Go to the line containing "15,925 | 575,496 |" in the records below and print it and every following line exactly, on through the line containing "736,583 | 5,738,619 |", then stop.
◆ ◆ ◆ ◆ ◆ ◆ ◆
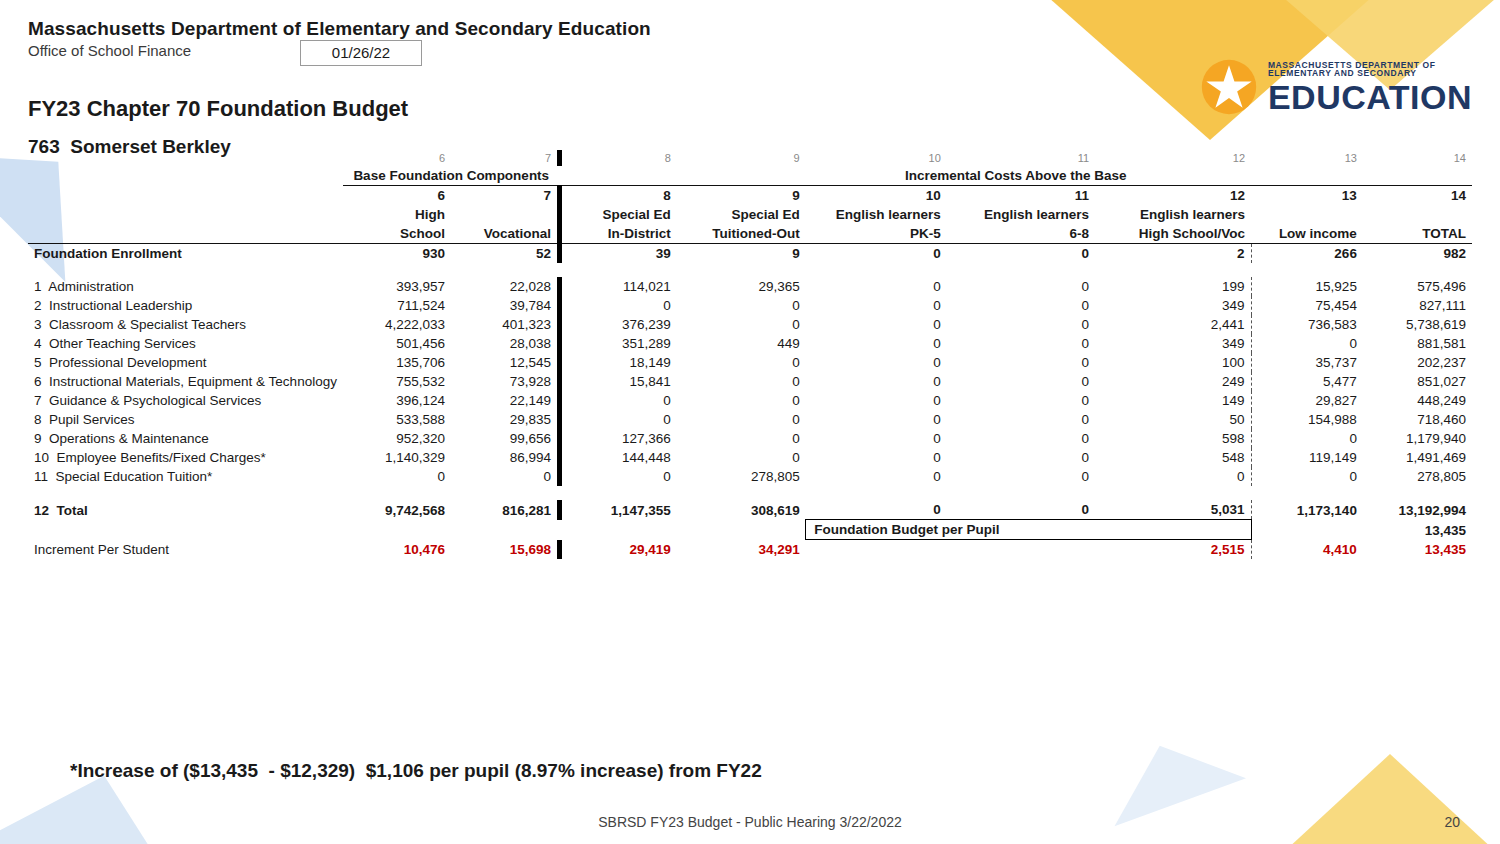Massachusetts Department of Elementary and Secondary Education
Office of School Finance
01/26/22
FY23 Chapter 70 Foundation Budget
763 Somerset Berkley
MASSACHUSETTS DEPARTMENT OF
ELEMENTARY AND SECONDARY
EDUCATION
FY23 Chapter 70 Foundation Budget components for Somerset Berkley, columns 6 through 14
| | 6 | 7 | 8 | 9 | 10 | 11 | 12 | 13 | 14 |
| --- | --- | --- | --- | --- | --- | --- | --- | --- | --- |
| | Base Foundation Components | Incremental Costs Above the Base |
| | 6 | 7 | 8 | 9 | 10 | 11 | 12 | 13 | 14 |
| | High | | Special Ed | Special Ed | English learners | English learners | English learners | | |
| | School | Vocational | In-District | Tuitioned-Out | PK-5 | 6-8 | High School/Voc | Low income | TOTAL |
| Foundation Enrollment | 930 | 52 | 39 | 9 | 0 | 0 | 2 | 266 | 982 |
| 1 Administration | 393,957 | 22,028 | 114,021 | 29,365 | 0 | 0 | 199 | 15,925 | 575,496 |
| 2 Instructional Leadership | 711,524 | 39,784 | 0 | 0 | 0 | 0 | 349 | 75,454 | 827,111 |
| 3 Classroom & Specialist Teachers | 4,222,033 | 401,323 | 376,239 | 0 | 0 | 0 | 2,441 | 736,583 | 5,738,619 |
| 4 Other Teaching Services | 501,456 | 28,038 | 351,289 | 449 | 0 | 0 | 349 | 0 | 881,581 |
| 5 Professional Development | 135,706 | 12,545 | 18,149 | 0 | 0 | 0 | 100 | 35,737 | 202,237 |
| 6 Instructional Materials, Equipment & Technology | 755,532 | 73,928 | 15,841 | 0 | 0 | 0 | 249 | 5,477 | 851,027 |
| 7 Guidance & Psychological Services | 396,124 | 22,149 | 0 | 0 | 0 | 0 | 149 | 29,827 | 448,249 |
| 8 Pupil Services | 533,588 | 29,835 | 0 | 0 | 0 | 0 | 50 | 154,988 | 718,460 |
| 9 Operations & Maintenance | 952,320 | 99,656 | 127,366 | 0 | 0 | 0 | 598 | 0 | 1,179,940 |
| 10 Employee Benefits/Fixed Charges* | 1,140,329 | 86,994 | 144,448 | 0 | 0 | 0 | 548 | 119,149 | 1,491,469 |
| 11 Special Education Tuition* | 0 | 0 | 0 | 278,805 | 0 | 0 | 0 | 0 | 278,805 |
| 12 Total | 9,742,568 | 816,281 | 1,147,355 | 308,619 | 0 | 0 | 5,031 | 1,173,140 | 13,192,994 |
| | Foundation Budget per Pupil | | 13,435 |
| Increment Per Student | 10,476 | 15,698 | 29,419 | 34,291 | | | 2,515 | 4,410 | 13,435 |
*Increase of ($13,435 - $12,329) $1,106 per pupil (8.97% increase) from FY22
SBRSD FY23 Budget - Public Hearing 3/22/2022
20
◆ ◆ ◆ ◆ ◆ ◆ ◆
* _Completed task_
| 1 Administration | 393,957 | 22,028 | 114,021 | 29,365 | 0 | 0 | 199 | 15,925 | 575,496 |
| 2 Instructional Leadership | 711,524 | 39,784 | 0 | 0 | 0 | 0 | 349 | 75,454 | 827,111 |
| 3 Classroom & Specialist Teachers | 4,222,033 | 401,323 | 376,239 | 0 | 0 | 0 | 2,441 | 736,583 | 5,738,619 |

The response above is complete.